In mid July 1881 Gifford was shipwrecked on the Daniel Webster five miles south of Point Barrow, Alaska. The ship was crushed by ice and sank. After the Daniel Webster sank, Gifford talked with an Inuk who informed him that another ship, the Jeanette, had also sunk nearby. Gifford then travelled south to Point Belcher, where he transferred to the Coral. He changed ship again, to the schooner R. B. Handy of San Francisco. On that ship he went south to Saint Lawrence Bay, Chukotka, where the Russian ship Strelock had arrived 48 hours earlier. Gifford conveyed the information he had learned about the Jeanette to the Russian ship, before returning home to the New Bedford area.

In 1884, Gifford reenlisted in the navy and participated in the rescue of the Lady Franklin Bay Polar Expedition as an ice master on HMS Alert. In his report on the rescue, Rear Admiral Winfield Scott Schley called out Gifford as giving him assistance during the expedition. However, differing opinions on ship discipline required Schley to discharge Gifford after returning to the United States.

Gifford died at the age of 59, on January 13, 1904.

== Legacy ==
Gifford was buried at the South Dartmouth Cemetery in Dartmouth, Massachusetts. Where he was honored with a marker. He was additionally honored with a statue outside the Dartmouth Middle School, a project spearheaded by Dartmouth natives Doris Copley, and Beverly Morrison Glennon. His heroics were also the subject of a local television film in Dartmouth.

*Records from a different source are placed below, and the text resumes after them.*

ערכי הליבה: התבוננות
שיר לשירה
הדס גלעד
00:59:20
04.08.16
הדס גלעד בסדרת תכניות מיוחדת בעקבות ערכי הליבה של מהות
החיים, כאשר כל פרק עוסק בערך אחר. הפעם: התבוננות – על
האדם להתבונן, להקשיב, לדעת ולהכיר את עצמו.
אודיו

==Medal of Honor citation==

The President of the United States of America, in the name of Congress, takes pleasure in presenting the Medal of Honor to Private David L. Gifford, United States Army, for extraordinary heroism on 24 May 1864, while serving with Company B, 4th Massachusetts Cavalry, in action at Ashepoo River, South Carolina. Private Gifford volunteered as a member of a boat crew which went to the rescue of a large number of Union soldiers on board the stranded steamer Boston and with great gallantry assisted in conveying them to shore, being exposed during the entire time to a heavy fire from a Confederate battery.